Nel mondo arabo, dove il Corano detta legge anche nel campo dei delitti e delle pene, il moderno non emerge, la giustizia resta ancorata all’antico. Nessuna pietà, chi ha ucciso dev’essere ucciso. Con la spada nella terra dei Saud, sulla forca nella terra degli Al Sabah. E la grazia, quando è concessa, non rientra nel ministero della giustizia. È nel potere assoluto dei parenti della vittima. E ha un costo: la diya, il prezzo del sangue.
Il 5 settembre scorso, la legge della sharia in Kuwait ha conosciuto sia la versione della forca sia quella del perdono. Sei uomini condannati per omicidio sono stati giustiziati dopo due anni di tregua della pena di morte. Tra gli impiccati c’erano due kuwaitiani, tre iraniani e un pakistano. Due degli iraniani erano stati condannati per aver ucciso tre persone a Salwa per rapina, tra cui un membro della famiglia regnante. Alcuni di loro erano nel braccio della morte da ben cinque anni.
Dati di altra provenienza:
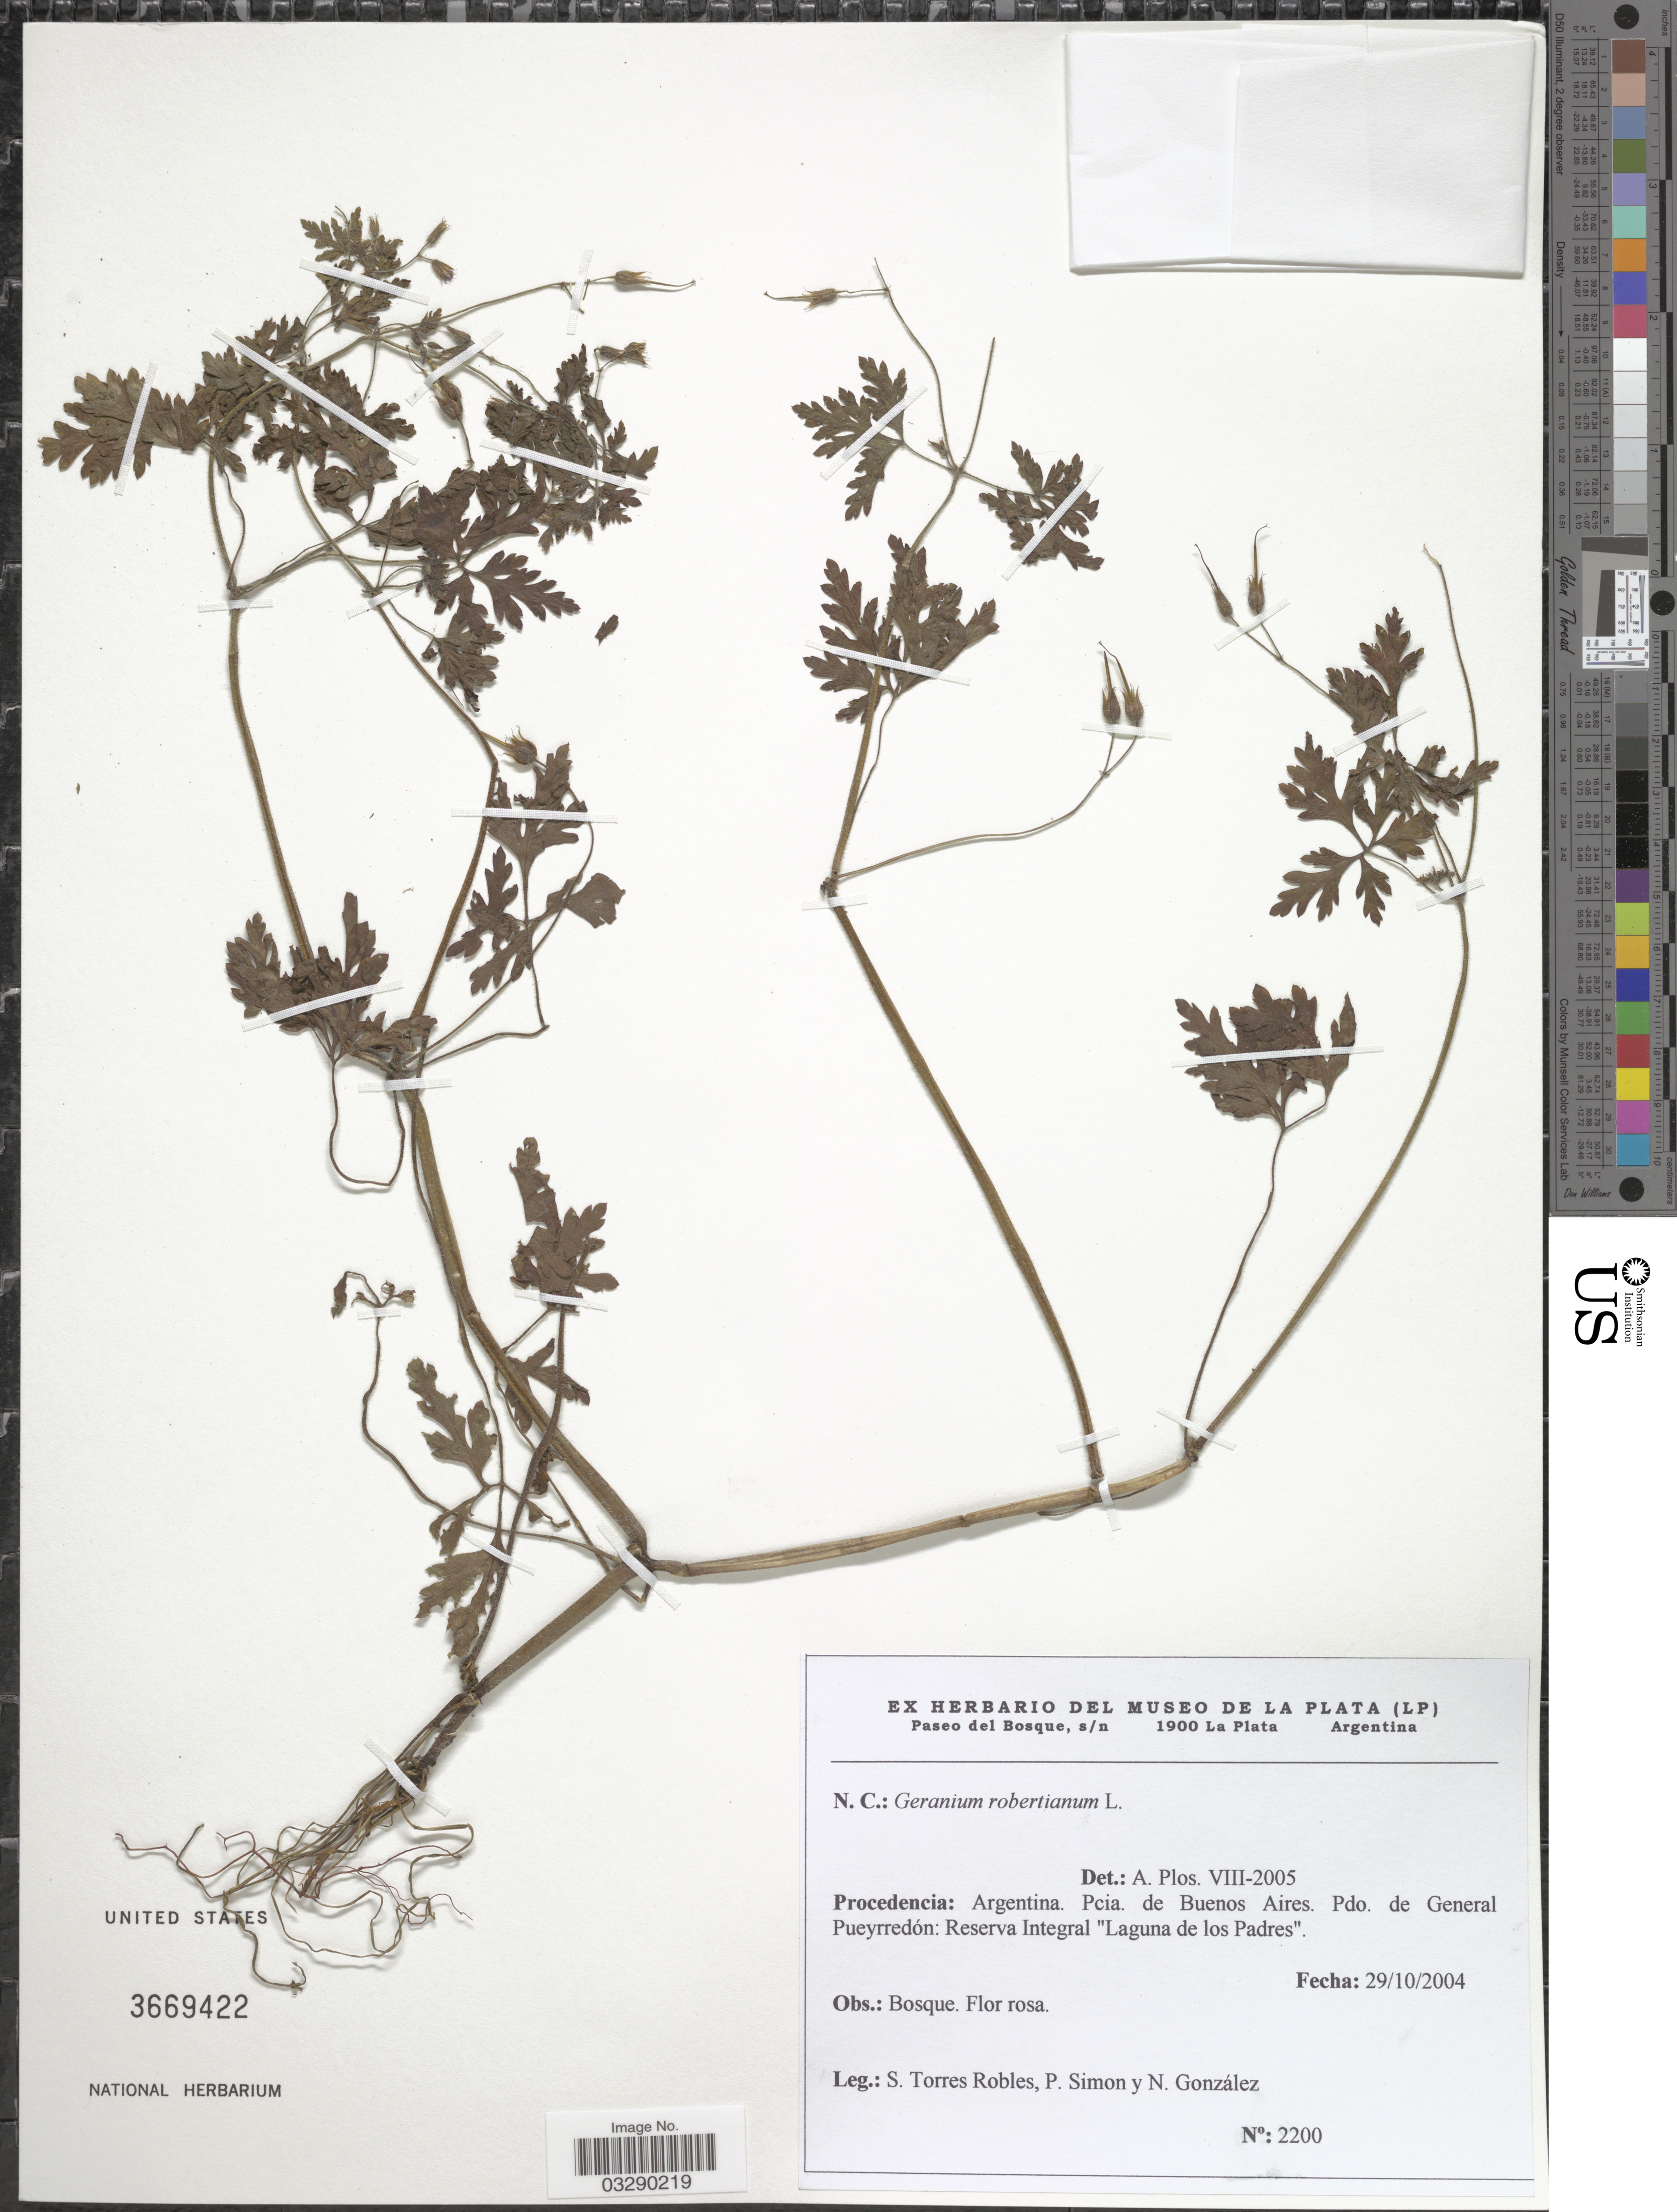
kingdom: Plantae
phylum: Tracheophyta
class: Magnoliopsida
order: Geraniales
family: Geraniaceae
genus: Geranium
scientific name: Geranium robertianum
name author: L.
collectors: S. Torres Robles, P. Simon & N. Gonzalez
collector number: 2200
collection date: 2004-10-29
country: Argentina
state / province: Buenos Aires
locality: Procedencia: Argentina. Pdo. de General Pueyrredón: Reserva Integral "Laguna de los Padres".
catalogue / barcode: US 3669422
Fino al 1985, le impiccagioni venivano eseguite in pubblico nella Piazza di Palazzo Naif. La forca era stata probabilmente costruita lì dagli inglesi e aveva una capienza di un solo prigioniero alla volta. Dal 2002, le esecuzioni sono sempre eseguite a Palazzo Naif, ma in forma semi-privata. Dopo l’impiccagione, al pubblico e alla stampa è permesso di vedere i corpi penzolanti nella speranza che si riveli un deterrente. Sono state costruite nuove forche in acciaio per esecuzioni multiple. Su questa piattaforma raggiungibile tramite una rampa di scale sono stati impiccati i condannati a morte del 5 settembre che non hanno avuto la fortuna di incontrare il perdono delle vittime. Vestiti con una maglietta bianca, una tunica e pantaloni marroni, la testa coperta da un cappuccio nero e le braccia e le gambe legate con cinghie di cuoio, hanno incontrato la morte che indossava una tuta nera e il passamontagna per nascondere la sua identità.
Lo stesso giorno, invece, una donna kuwaitiana è scampata per un pelo alla forca. Pochi istanti prima dell’esecuzione, i parenti della vittima l’hanno graziata, accettando il “prezzo del sangue”. Il pubblico ministero ha quindi interrotto la procedura mortale.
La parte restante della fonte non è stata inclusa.